Photo credit: RocketFAN
A road game for the ages

You want sports drama? The Rockets delivered

Dec 17, 2023 | 11:11 AM

Sports provide some of the best drama.

A prime example was Saturday night at SaskTel Centre in Saskatoon.

The Kelowna Rockets players had visions of sugar plums dancing in their heads, with the realization that just one more game stood between them and the Christmas holidays.

The compounding problem was the team was on day 10 of a prairie road trip, which had seen the Rockets visit five cities, stay in four different hotels and travel 2,763 kilometres, and do it while playing five games in eight nights.

The final hurdle for the team to overcome, before the Eggnog could be poured, was a tilt against the top team in the Western Hockey League – the Saskatoon Blades.

A tough task indeed.

Oh, did we mention the Blades were riding a seven-game home-ice winning streak? Did we happen to suggest that the Blades allowed a league-low 2.5 goals per-game and surrendered a WHL-best 80 goals against?

Sure, the Blades had two players not dressed, with Fraser Minten and Tanner Molendyk playing for Canada at the upcoming World Junior Hockey Championships in Sweden. The Rockets had two 19-year-olds who couldn’t play either, with Max Graham, a top-six forward suspended for a hit in Prince Albert the night prior, and Ty Hurley, who was hurt during a practice session in Strathmore, Alberta just two days into the trip.

This is where it gets good.

The Blades opened the scoring. Typical, considering they’ve done it 23 times this season. Saskatoon scored on its first shot on goal when Egor Sidorov fired home his 31st goal of the season and the home team was off to the races.

Or were they?

The Rockets, who had 17 fewer points in the standings than the Blades heading into the game, fired back with a goal from newly acquired Luke Schelter and it was even. Caden Price, playing like his life depended on it, scored exactly one minute later, and the visitors, with three wins in four games on the road trip over Regina, Moose Jaw, and Prince Albert showed some life.

But the officiating was heavily tilted in the Blades’ favour, getting the benefit of being one of the least penalized teams in the league. That didn’t stop the team with 14 wins on the season from playing with determination. They caught Saskatoon’s seventh-ranked power play napping, scoring a shorthanded goal, and suddenly it was a 3-1 lead.

Was it an upset in the making? Surely not, for the Blades were 11-1-0-0 on home ice, and no team with four road victories could come into their house and turn the tables?

More drama.

The Rockets kept marching to the penalty box, taking six consecutive penalties, yet were able to kill all – but one – of them off with a four-man unit that has allowed a league-high 39 goals.

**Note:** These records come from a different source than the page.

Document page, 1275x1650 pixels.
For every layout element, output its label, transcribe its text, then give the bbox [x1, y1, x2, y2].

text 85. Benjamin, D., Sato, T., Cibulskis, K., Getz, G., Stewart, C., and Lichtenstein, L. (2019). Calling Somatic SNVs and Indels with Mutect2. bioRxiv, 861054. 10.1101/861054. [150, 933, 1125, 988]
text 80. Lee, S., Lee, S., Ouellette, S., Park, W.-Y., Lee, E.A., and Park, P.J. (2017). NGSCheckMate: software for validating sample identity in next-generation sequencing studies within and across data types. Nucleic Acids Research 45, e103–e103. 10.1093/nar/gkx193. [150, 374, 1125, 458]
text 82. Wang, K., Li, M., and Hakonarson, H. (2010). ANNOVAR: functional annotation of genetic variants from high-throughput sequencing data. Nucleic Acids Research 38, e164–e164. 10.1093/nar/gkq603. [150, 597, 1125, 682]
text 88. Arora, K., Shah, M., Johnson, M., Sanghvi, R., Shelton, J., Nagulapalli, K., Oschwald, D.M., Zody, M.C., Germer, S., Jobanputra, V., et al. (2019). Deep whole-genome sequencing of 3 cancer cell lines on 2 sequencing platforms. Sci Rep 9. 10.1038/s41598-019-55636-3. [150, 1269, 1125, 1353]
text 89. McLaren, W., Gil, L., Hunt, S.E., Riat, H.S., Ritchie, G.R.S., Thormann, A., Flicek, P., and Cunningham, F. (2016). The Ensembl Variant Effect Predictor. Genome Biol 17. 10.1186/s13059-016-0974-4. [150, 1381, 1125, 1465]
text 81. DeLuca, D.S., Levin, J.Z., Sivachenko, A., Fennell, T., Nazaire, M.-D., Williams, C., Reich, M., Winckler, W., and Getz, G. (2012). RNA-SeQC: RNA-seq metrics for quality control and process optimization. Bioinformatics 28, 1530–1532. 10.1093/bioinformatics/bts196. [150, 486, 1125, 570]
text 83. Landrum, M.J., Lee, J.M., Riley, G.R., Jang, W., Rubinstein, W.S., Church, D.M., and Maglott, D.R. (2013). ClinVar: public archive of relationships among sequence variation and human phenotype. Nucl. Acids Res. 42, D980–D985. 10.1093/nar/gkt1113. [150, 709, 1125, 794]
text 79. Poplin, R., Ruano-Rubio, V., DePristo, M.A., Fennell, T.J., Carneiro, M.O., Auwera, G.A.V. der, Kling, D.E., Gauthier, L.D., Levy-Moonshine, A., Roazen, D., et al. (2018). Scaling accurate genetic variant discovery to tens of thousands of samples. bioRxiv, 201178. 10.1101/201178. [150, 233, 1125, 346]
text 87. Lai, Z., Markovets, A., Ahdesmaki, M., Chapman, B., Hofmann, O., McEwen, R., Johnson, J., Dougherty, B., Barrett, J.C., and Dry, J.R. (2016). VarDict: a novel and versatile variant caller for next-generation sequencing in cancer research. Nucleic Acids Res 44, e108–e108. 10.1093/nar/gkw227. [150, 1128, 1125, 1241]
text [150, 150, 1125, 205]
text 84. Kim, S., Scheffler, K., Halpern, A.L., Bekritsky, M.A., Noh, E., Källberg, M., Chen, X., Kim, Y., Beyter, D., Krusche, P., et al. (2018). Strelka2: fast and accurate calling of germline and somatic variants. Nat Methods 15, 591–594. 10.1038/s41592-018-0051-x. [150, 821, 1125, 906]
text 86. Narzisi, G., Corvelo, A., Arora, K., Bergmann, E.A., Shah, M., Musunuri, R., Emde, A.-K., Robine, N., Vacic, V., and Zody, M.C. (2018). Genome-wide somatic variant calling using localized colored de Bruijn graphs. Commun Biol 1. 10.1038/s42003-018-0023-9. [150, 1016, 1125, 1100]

The Blades would eventually tie the game. The lead was then surrendered when the Rockets were granted their only power play of the game, with 5 minutes and 14 seconds left on the clock. Here was a chance, in a 3-3 game for the visitors to regain the lead. Seventy-five seconds later, the puck was in the back of the net, behind Jari Kykkanen.

Oh boy!

The Blades led 4-3.

Making matters worse, Rockets forward Trae Johnson took a penalty late in the game, a goal down, with the Blades having a chance to put the game on ice by taking a 5-3 lead.

More drama.

The Rockets dug deep and killed it off, but they needed another goal just to tie it. With so little time on the clock, and the Blades having the horses to lock it down, the odds of sending the game into overtime were extremely low.

More drama.

An end board scramble to the right of the Blades’s net saw the puck come out of the pile and land on the stick of Rockets d-man Marek Rocak. The 18-year-old fired the puck home from the lower part of the right circle with 17.9 seconds left on the clock and the game was tied.

More drama.

Playing with an ever increasing confidence, the Rockets and Blades entered overtime. With the Blades able to ice their top-scoring line of Trevor Wong, Sidorov, and Brandon Lisowsky, the inevitable result was expected.

More drama.

Possessing the puck from the opening face-off in extra time, the Rockets wouldn’t surrender. Captain Gabriel Sztruc’s second attempt at a shot from the left face-off circle found its way past the glove-side of Saskatoon goalie Austin Elliott, and the game was over.

One shot in overtime. The game winning goal.

The Rockets earned their 15th victory of the season, ending the road trip with 8 out of a possible 10 points, and did what few teams have been able to do, by walking out of SaskTel Centre victorious.

It was a night when sports delivered the type of drama that Hollywood moviemakers could only dream of.